Slab Clay Workshop
13 December 2017
The Seminar Room
CONNECT Centre for Future Networks and Communications
In an ongoing collaboration, the Department of Ultimology has commissioned a series of prototypes for contemporary water clocks, by artist Andreas Kindler von Knobloch. We hosted a hands-on workshop to accompany this collaboration at CONNECT, where engineers, researchers and other participants could learn the slab clay technique Andreas used to make the clocks. These works evolved out of an ongoing dialogue between the artist, the Department of Ultimology and CONNECT centre for future networks, regarding materiality in technology, and obsolete ideas and areas of practice as part of an ongoing series of ‘Research Purges’, events where researchers were invited to discard topics of research that no longer served them.
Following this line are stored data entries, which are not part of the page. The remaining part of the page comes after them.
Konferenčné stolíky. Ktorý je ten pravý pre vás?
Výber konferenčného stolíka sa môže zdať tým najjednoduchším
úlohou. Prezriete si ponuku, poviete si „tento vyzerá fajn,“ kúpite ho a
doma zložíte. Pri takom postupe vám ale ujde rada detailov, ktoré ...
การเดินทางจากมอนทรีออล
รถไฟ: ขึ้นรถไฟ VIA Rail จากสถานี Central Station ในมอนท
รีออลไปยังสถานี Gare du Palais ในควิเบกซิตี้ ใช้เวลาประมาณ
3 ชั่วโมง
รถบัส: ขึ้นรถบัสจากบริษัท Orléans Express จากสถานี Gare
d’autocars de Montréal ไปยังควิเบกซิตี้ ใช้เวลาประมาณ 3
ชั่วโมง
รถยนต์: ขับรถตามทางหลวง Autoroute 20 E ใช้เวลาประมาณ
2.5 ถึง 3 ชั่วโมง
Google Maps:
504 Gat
The sculptural pieces are handmade using a technique the artist describes as ‘slab clay making’. Each piece comprises uniquely shaped segments, which when placed together create a functional object for the measuring of time, operated by the insertion of a smartphone into a cavity. Based on the earliest forms of time-keeping that are not based on celestial objects, these water clocks suggest a reclaiming of time through the surrender of our devices. In conjunction with the creation of these pieces, the Department of Ultimology hosted a talk and workshop by Andreas at CONNECT for the engineers and researchers there, reflecting on both the concept and construction of the work.